The anti-obstruction provisions are strengthened significantly compared to PSD2. Under PSD2, the EBA's anti-obstruction guidelines prohibited specific behaviours: unnecessary redirects, excessive friction in the consent flow, differential treatment of third-party payment initiations. The PSR elevates these prohibitions to regulation-level obligations and adds a new category of prohibited behaviour — "passive obstruction", which captures infrastructure choices that produce friction through design rather than through explicit policy. A bank that responds to open banking API calls in 4 seconds while its own app responds in 400 milliseconds is exhibiting passive obstruction even if no policy decision was taken to disadvantage third parties.

For payment institutions that have built A2A payment products on PSD2 open banking access, the upgraded standards mean their connectivity assumptions will be more reliable — but also that their own performance obligations to end users will need to be reassessed in the context of faster, more consistent upstream data access.
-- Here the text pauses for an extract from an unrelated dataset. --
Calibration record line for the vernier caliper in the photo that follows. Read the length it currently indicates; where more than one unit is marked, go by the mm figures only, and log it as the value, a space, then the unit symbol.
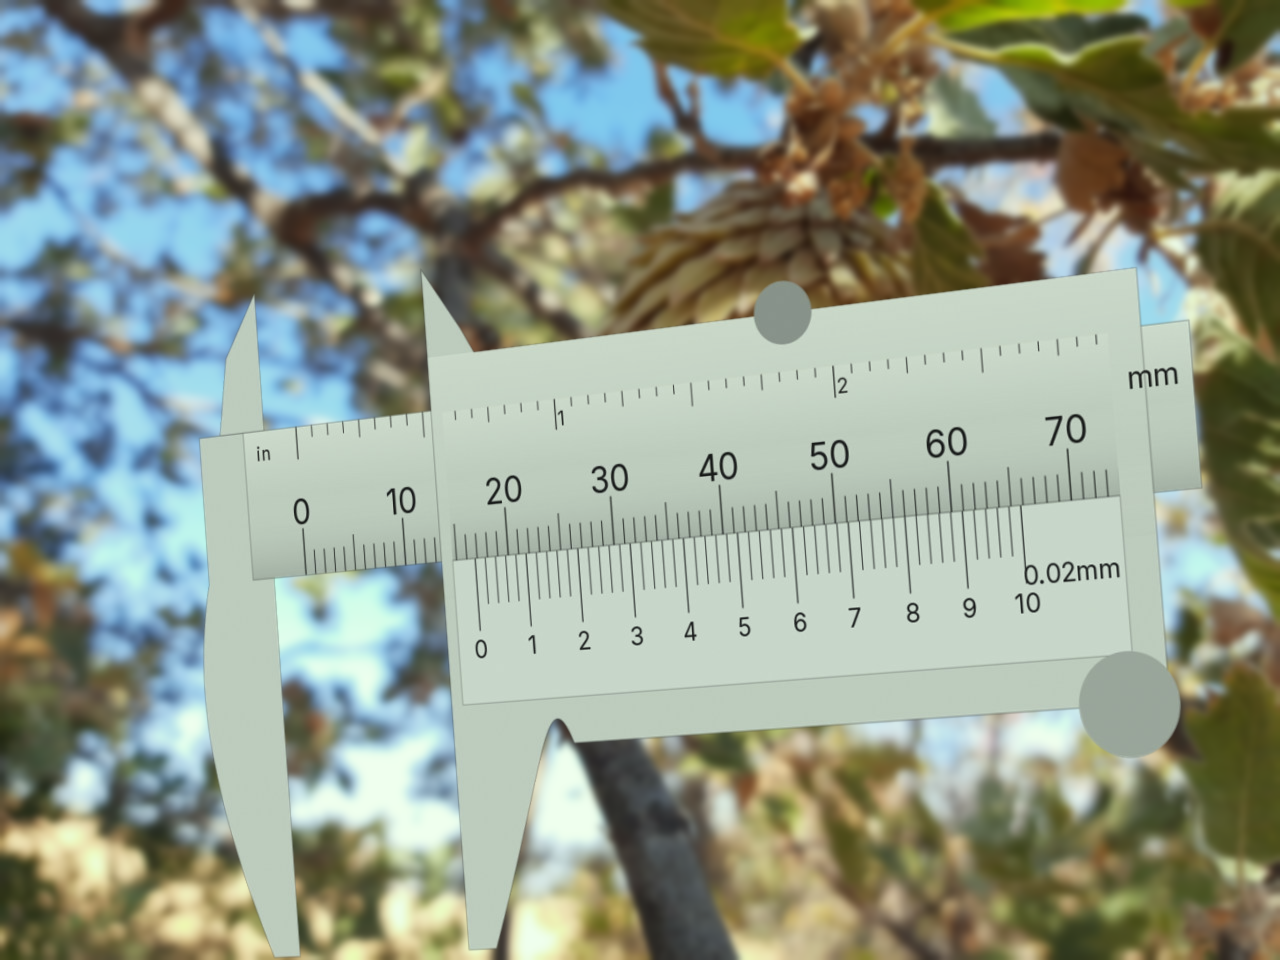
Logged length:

Passporting and Authorisation Under PSD3

The passporting framework under PSD3 is formally preserved: a payment institution authorised in one member state may provide payment services across the EU through notification to the home state competent authority. The substantive change is in the minimum capital requirements and the conditions under which passporting rights can be suspended or revoked.

PSD3 increases the minimum initial capital requirement for payment institutions, and introduces a new requirement for dynamic own funds that scales with payment volume. The precise thresholds are set in PSD3 directly, meaning they do not depend on national implementing measures and are uniform across member states from the date of application. Firms that were authorised under PSD2 with capital positions calibrated to PSD2 requirements need to assess whether their current capital structure remains compliant when PSD3 applies.
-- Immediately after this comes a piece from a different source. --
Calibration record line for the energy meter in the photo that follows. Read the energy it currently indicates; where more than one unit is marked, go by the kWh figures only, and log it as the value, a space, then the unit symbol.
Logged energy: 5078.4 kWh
The most consequential passporting change concerns outsourcing. Under PSD3, where a payment institution outsources material functions — including customer due diligence, fraud monitoring, or settlement reconciliation — to a service provider located in a third country, the home state competent authority must assess whether effective supervision of the outsourced function is possible. This is not a prohibition on third-country outsourcing, but it creates an assessment obligation and a potential ground for supervisory intervention that did not exist with the same clarity under PSD2. Firms operating from EU hubs with operational functions in non-EU jurisdictions need to document their outsourcing chains against this standard now, not after the PSR applies.

Fee Transparency and the Value Date Rules

The PSR restates and extends the value date and fund availability rules from PSD2. For euro-denominated credit transfers within the SEPA zone, the PSR requires that the payee's account is credited with value the same business day as the transfer is received. For non-euro transfers, the maximum execution time is extended to one additional business day. These are not new rules conceptually, but the PSR's direct application means that national implementing measures that previously gave member states discretion over value dating for domestic transfers are superseded.

The fee transparency rules require clear disclosure of all charges, including currency conversion charges, before a payment is executed. The PSR introduces a standardised cost comparison tool requirement: PSPs must direct consumers who request currency conversion to a comparison source approved by the European Banking Authority. This directly affects foreign exchange and currency conversion services embedded in payment apps and travel-oriented card products. Pricing models that rely on non-transparent margin embedded in exchange rates will need to be redesigned or clearly disclosed at the point of transaction initiation.